WORKING DATA:
____

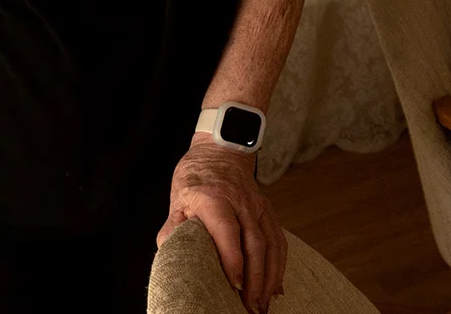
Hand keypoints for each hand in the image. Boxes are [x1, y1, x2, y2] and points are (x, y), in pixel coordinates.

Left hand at [158, 133, 284, 312]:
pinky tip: (276, 287)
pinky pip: (279, 241)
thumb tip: (170, 255)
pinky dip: (280, 266)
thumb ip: (173, 228)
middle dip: (256, 278)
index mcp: (214, 198)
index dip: (232, 258)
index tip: (234, 284)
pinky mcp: (268, 212)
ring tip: (264, 304)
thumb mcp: (177, 200)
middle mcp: (241, 202)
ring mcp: (258, 207)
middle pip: (254, 242)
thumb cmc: (195, 178)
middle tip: (251, 307)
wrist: (221, 152)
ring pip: (271, 244)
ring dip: (270, 277)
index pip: (227, 230)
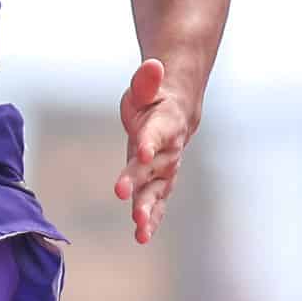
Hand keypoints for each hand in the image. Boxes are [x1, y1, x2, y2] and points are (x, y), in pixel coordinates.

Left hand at [113, 57, 198, 244]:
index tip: (142, 152)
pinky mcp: (157, 182)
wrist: (175, 113)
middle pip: (154, 168)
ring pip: (156, 191)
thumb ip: (147, 80)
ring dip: (148, 209)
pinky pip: (155, 202)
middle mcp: (167, 150)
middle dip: (140, 181)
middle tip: (126, 197)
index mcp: (165, 123)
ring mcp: (164, 169)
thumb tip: (152, 64)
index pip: (157, 133)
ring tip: (139, 228)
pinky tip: (141, 236)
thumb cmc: (155, 99)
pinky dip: (149, 219)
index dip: (150, 142)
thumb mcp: (146, 86)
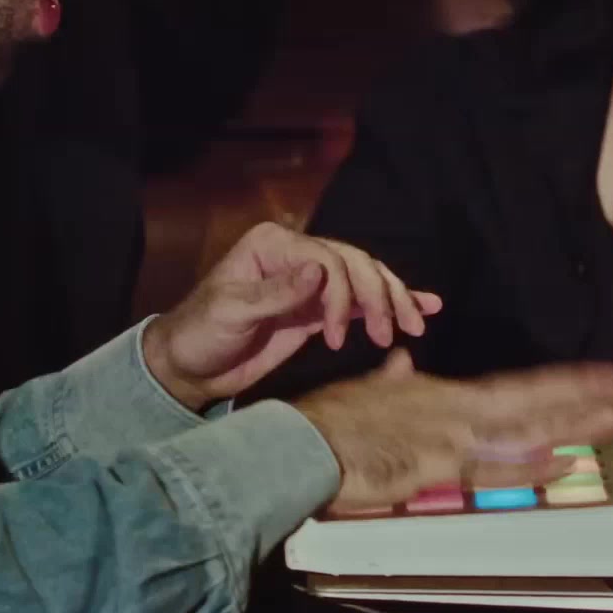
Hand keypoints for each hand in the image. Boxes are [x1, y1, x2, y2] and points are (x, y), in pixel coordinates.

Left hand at [141, 222, 441, 411]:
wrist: (189, 367)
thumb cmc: (200, 334)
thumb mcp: (231, 312)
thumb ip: (276, 294)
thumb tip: (320, 272)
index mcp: (273, 245)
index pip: (327, 258)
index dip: (341, 294)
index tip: (334, 338)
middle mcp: (296, 255)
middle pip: (354, 264)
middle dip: (379, 296)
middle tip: (390, 333)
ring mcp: (309, 282)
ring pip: (364, 279)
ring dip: (393, 299)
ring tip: (415, 325)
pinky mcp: (316, 309)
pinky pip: (359, 302)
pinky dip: (389, 304)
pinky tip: (423, 309)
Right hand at [291, 350, 612, 513]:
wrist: (304, 442)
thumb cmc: (330, 418)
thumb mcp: (365, 390)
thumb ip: (391, 380)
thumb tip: (402, 364)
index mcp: (436, 392)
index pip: (505, 387)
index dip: (550, 385)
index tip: (588, 379)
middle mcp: (450, 409)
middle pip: (523, 400)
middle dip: (572, 396)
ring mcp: (447, 437)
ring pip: (518, 429)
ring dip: (565, 424)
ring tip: (607, 419)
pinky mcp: (435, 466)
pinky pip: (491, 467)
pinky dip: (526, 466)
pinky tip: (559, 465)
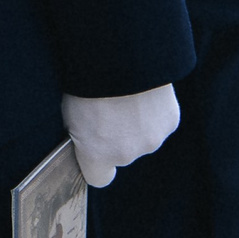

____

Output, exactly and only, the lines beginning with the one that contains "ring mcp: (447, 437)" and ending at the last line of the records above. Drop the pictures.

THE ANSWER:
ring mcp: (447, 437)
ring pip: (518, 429)
ring dip: (565, 424)
ring tip: (607, 419)
pinky mcp: (435, 466)
pinky pip: (491, 467)
pinky dip: (526, 466)
pinky tip: (559, 465)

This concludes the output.